Given information Block Start

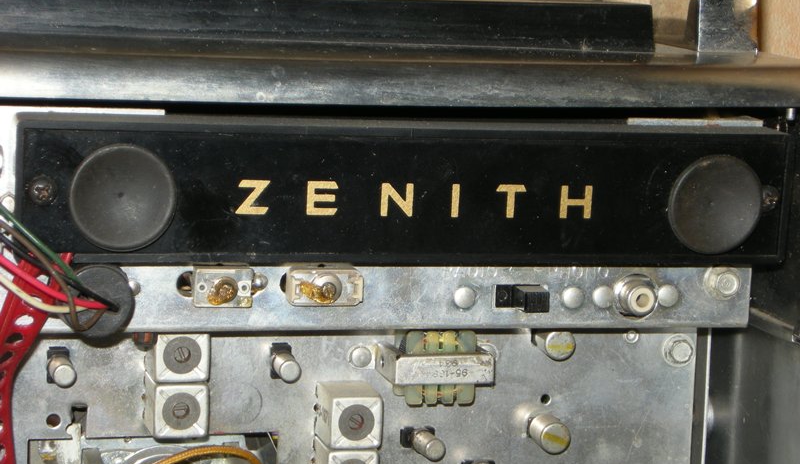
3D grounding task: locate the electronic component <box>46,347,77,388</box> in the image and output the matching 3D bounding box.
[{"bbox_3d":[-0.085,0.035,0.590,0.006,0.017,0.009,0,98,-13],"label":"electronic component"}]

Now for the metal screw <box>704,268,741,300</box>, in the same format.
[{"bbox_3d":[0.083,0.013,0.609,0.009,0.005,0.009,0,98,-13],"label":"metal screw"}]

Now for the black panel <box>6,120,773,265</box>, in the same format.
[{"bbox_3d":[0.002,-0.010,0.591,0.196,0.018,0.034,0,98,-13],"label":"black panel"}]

Given information Block End
Given information Block Start

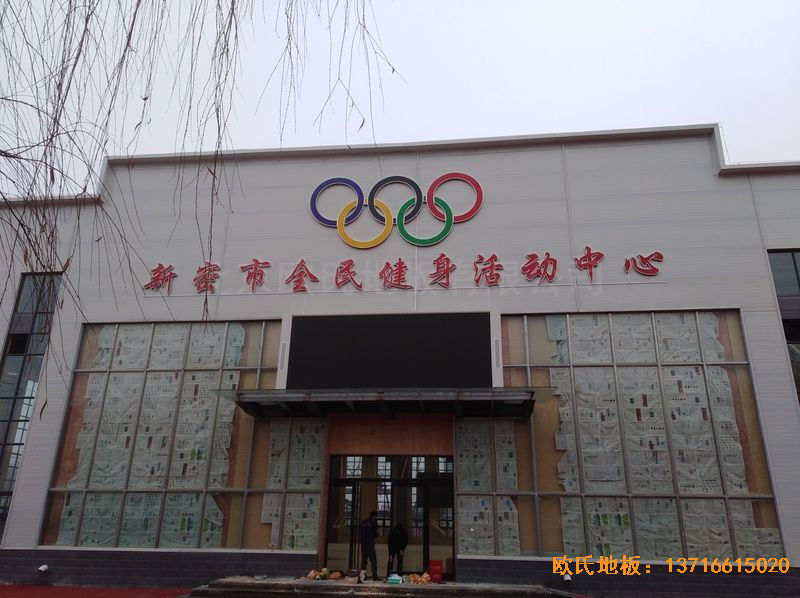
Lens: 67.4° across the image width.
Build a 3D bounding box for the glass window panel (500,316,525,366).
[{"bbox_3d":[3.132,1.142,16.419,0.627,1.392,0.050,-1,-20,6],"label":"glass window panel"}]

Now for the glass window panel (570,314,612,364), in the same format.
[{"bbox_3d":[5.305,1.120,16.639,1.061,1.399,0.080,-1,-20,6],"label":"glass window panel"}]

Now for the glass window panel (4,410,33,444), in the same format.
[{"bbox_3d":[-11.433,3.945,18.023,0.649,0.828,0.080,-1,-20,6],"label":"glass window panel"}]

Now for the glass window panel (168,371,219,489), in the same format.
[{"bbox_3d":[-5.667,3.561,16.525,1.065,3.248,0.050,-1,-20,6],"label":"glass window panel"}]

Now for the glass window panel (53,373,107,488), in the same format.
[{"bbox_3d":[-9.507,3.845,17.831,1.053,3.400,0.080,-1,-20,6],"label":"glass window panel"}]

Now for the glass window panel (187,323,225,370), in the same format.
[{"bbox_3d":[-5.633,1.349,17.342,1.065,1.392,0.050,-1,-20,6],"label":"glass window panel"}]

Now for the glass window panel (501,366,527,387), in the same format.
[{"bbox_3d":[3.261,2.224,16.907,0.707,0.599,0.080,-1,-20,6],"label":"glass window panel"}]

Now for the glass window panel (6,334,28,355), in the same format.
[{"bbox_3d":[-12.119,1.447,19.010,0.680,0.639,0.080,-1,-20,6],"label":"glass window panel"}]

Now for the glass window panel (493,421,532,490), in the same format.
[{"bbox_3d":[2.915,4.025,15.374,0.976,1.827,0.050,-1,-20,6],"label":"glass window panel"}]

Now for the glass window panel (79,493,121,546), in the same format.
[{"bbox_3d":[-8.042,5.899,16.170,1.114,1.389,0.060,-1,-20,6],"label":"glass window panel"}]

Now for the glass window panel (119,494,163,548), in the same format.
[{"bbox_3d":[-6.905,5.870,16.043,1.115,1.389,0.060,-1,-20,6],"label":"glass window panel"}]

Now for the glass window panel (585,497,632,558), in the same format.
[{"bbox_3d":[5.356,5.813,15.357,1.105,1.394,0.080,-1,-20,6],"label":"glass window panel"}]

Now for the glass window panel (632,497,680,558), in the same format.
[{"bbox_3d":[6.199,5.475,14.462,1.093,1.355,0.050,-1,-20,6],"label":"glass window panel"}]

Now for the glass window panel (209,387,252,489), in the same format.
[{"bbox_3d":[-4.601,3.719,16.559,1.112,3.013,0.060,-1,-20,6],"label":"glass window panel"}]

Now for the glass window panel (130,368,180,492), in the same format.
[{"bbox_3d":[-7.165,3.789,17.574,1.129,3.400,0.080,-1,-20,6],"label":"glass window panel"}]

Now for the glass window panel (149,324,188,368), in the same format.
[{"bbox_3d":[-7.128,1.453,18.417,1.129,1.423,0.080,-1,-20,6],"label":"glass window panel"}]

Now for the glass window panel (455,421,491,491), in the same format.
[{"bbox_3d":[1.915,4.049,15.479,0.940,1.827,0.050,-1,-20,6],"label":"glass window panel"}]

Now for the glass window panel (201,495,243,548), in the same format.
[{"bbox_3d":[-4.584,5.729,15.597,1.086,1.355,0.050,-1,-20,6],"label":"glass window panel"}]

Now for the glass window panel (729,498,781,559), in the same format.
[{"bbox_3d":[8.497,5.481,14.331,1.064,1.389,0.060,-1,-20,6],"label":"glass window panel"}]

Given information Block End
Given information Block Start

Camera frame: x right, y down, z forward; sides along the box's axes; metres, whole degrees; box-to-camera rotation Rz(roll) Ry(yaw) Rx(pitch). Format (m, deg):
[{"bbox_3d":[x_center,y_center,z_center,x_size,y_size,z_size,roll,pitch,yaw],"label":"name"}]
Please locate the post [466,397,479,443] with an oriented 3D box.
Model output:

Given information Block End

Exercise
Pick out each row above that contains the word "locate", and copy every such row in full.

Written solution
3D grounding task: locate the electronic component <box>46,347,77,388</box> in the image and output the matching 3D bounding box.
Please locate the post [466,397,479,443] with an oriented 3D box.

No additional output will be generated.